Daniel writes music for Delightful Times inspired by the struggle to continue finding meaning and joy in being creative when faced with society’s current struggles against the exposed depravities of capitalism and an increase in fascistic thought and policy. But he introduces significant risk here by pivoting away from The Soft Pink Truth’s techno roots without a soundtrack destination like Elfman and his ilk. It’s also well beyond chamber pop; it’s modern classical for its own sake. And it’s less his own performance and more his planning as an arranger and producer—and the results we hear from who and what he conducts—that are meant to tell his story. 

Delightful Times is anchored by sections of and interplay between traditional strings from the likes of The Ebu String Quartet and Tongue Depressor’s Zach Rowden, and piano parts by Koye Berry as well as M.C. Schmidt, Daniel’s husband and Matmos partner. There are hints of actual fun in “L’Esprit de L’Escalier” and the harp-filled “Mere Survival is Not Enough” before they downshift into something more dramatic through softer volume in the former and instrumental attack in the latter. The 10-minute “Phrygian Ganymede,” meanwhile, pieces together the kind of choppy string and keyboard lines heard in Italian or A24 horror. 

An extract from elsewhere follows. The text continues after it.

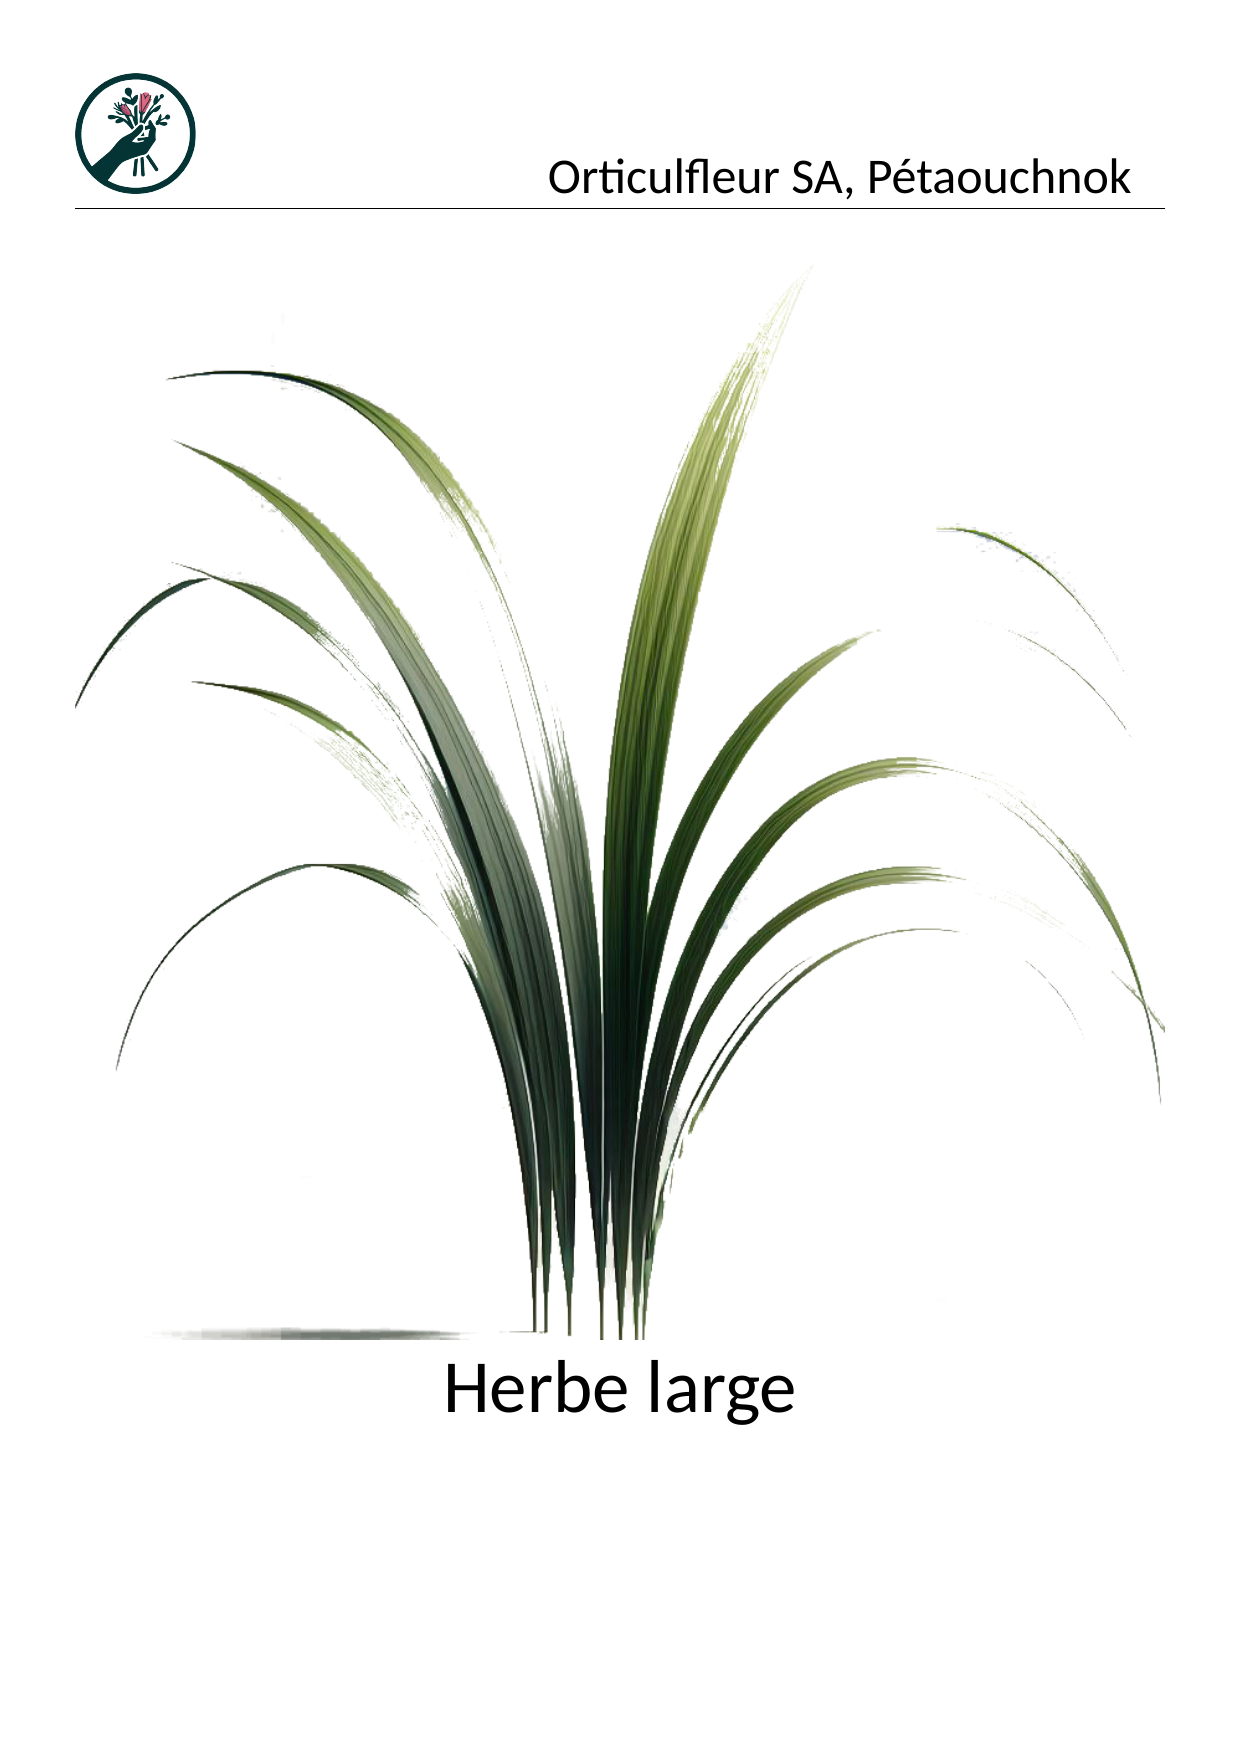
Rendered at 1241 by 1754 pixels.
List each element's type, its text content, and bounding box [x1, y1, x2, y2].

Some figures on the album suggest romance, while others like “Orchard” would do the same were they not sonically subverted by song’s end. Daniel’s presence in such modification is subtle, subdued, frankly hard to pinpoint—glitching and delay here, arranged dissonance there, drone closing out the reprise of “Underneath” and the album overall using dozens of overdubs of Turkish violinist Ulas Kurugullu. Where Daniel’s prior house-influenced songs and releases were obviously done by his own hand, Can Such Delightful Times Go On Forever? blends him into a much bigger roster of musicians. But across a swift 40 minutes, this music with The Soft Pink Truth name still does right by it, embracing and distorting the evocation of themes from movies produced by the Mandela effect instead of any studio.